New school coming to Baxter

From: Press Herald, ME - Aug 13, 2003

By TESS NACELEWICZ, Portland Press Herald Writer

Copyright © 2003 Blethen Maine Newspapers Inc.

FALMOUTH — Construction is about to start on a $2.3 million middle school for students at Gov. Baxter School for the Deaf. The state-of-the art school will be the first new building constructed at Maine's state school for the deaf - located on Mackworth Island - in nearly 50 years, said the architect, Nancy Barba.

School officials hope the modern new building and the education provided there will help convince more deaf and hard-of-hearing students to attend Baxter. In addition to serving 70 students from preschool to high school at the island campus, which has a residential program, Baxter also provides outreach services to more than 500 other hearing-impaired students in regular schools around the state.

The new construction is a positive development for Baxter, which has been working in recent years to rebuild its educational programs and reputation after experiencing a variety of problems. They have included frequent turnover in leadership, declining enrollment and negative publicity concerning revelations of physical and sexual abuse of students at the school in the 1960s and 1970s.

The school also had to shut down its high school program. Its 10 high school students are headed to Portland High School in September because the state says Baxter has too few high school students to offer the kind of education demanded by Maine's new school standards, called Learning Results.

However, Baxter won full approval from the state for its elementary and middle school programs, which were described as "very strong," and school officials hope the new middle school will help increase enrollment.

"It's an exciting time for us," said Baxter's superintendent Larry Taub, at an informational meeting on the new school Tuesday night.

The new middle school will be able to serve as many as 50 students, although it is expected to open in the fall of 2004 with just 10 or 12, Taub said. However, the new school also will be able to accommodate students who are deaf and blind. About 10 such students now must attend school outside the state for services.

The 10,000 square-foot building will replace the current middle school. Built in 1955, it leaks water through its windows and has asbestos in its walls, said Elaine Clark, director of the state's Bureau of General Services, which determined the building needed replacement. The middle school and the high school on campus are being torn down. Demolition is already under way.
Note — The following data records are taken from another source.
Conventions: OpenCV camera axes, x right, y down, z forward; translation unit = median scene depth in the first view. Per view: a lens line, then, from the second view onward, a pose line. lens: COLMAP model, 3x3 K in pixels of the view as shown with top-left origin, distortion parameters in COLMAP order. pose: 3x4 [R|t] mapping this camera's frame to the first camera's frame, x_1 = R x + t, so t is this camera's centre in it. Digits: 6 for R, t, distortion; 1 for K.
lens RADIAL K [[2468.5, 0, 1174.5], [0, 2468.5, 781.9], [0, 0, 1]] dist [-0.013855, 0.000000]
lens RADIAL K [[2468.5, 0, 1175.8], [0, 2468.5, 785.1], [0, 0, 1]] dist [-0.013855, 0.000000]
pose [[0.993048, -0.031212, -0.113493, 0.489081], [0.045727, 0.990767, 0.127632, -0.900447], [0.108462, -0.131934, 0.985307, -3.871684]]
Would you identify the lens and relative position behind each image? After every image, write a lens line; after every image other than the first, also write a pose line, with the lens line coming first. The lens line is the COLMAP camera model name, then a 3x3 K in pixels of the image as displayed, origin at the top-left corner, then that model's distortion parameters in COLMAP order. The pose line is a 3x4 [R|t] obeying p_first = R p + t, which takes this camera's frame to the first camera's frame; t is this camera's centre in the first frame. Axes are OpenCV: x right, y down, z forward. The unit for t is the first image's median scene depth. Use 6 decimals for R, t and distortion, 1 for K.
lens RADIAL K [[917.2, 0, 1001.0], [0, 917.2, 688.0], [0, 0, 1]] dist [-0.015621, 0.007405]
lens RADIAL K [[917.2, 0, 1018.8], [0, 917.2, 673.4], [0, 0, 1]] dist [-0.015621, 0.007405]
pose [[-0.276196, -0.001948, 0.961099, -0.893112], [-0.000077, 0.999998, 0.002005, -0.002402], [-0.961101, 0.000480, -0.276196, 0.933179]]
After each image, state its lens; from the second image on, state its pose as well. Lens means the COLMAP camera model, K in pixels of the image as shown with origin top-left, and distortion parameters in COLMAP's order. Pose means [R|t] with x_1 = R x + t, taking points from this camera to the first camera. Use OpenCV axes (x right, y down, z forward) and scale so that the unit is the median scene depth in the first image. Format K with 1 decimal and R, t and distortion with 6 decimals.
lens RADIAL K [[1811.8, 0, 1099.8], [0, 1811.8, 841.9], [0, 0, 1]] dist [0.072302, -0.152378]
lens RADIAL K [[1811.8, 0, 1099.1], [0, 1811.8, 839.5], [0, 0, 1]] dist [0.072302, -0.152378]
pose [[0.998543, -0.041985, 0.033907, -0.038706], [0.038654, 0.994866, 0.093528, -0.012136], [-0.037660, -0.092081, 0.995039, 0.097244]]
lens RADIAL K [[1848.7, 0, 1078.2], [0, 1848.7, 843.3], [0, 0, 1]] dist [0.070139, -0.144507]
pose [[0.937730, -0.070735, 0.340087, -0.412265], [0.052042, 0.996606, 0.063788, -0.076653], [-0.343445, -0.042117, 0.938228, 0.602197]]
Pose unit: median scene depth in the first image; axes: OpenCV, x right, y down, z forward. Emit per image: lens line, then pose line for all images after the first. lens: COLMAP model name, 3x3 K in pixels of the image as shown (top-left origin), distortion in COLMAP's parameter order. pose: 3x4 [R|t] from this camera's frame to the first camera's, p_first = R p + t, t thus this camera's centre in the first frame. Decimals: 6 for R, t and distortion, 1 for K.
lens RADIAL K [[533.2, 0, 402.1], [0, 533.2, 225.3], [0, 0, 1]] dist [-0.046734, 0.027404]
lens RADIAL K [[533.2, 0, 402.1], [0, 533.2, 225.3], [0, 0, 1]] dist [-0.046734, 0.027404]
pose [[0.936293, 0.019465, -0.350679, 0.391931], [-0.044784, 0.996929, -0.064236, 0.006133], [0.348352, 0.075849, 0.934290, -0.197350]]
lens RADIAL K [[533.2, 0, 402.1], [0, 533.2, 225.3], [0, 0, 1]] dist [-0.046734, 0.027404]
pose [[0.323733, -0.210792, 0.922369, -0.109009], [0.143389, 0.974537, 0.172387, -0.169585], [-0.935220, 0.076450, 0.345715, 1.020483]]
The new school, for which the Legislature authorized funding two years ago, is designed to be so energy-efficient that it has been awarded a $91,000 grant from the Maine Public Utilities Commission.

The new building will be bright and sunny. However, the windows will be positioned to eliminate glare to accommodate students who rely on American Sign Language and need to be able to clearly see their teachers and fellow students as they sign, said Barba, of Barba Architecture and Preservation in Portland.

The acoustics in the school are designed to minimize extraneous noise that can distract hard-of-hearing students who wear hearing aids or have cochlear implants.

Other amenities include a library which will be open to members of the public who want to study about deaf culture and a room for adult education.

Construction on the foundation is expected to begin in September and the school should be completed by June.

Attending the meeting was one of the residents of Andrews Avenue, the quiet residential street that leads to the causeway connecting Mackworth to the mainland. Roland Beaudoin raised concerns about traffic because he said about 10 young children live on the street.

An official with the general contractor, H.E. Callahan Construction Co. of Auburn, said as many as 50 vehicles would be traveling to the island each day at the peak of construction in February and March. However, Jeff Ohler said large trucks would be limited because the demolition debris is being kept on the island to be recycled into a parking lot. And a Falmouth police officer at the meeting said police will be vigilant about enforcing the 25 mph speed limit.

Ohler said construction would take place between 7 a.m. and 3:30 p.m. on weekdays. He said occasional minor work on weekends would involve no heavy equipment.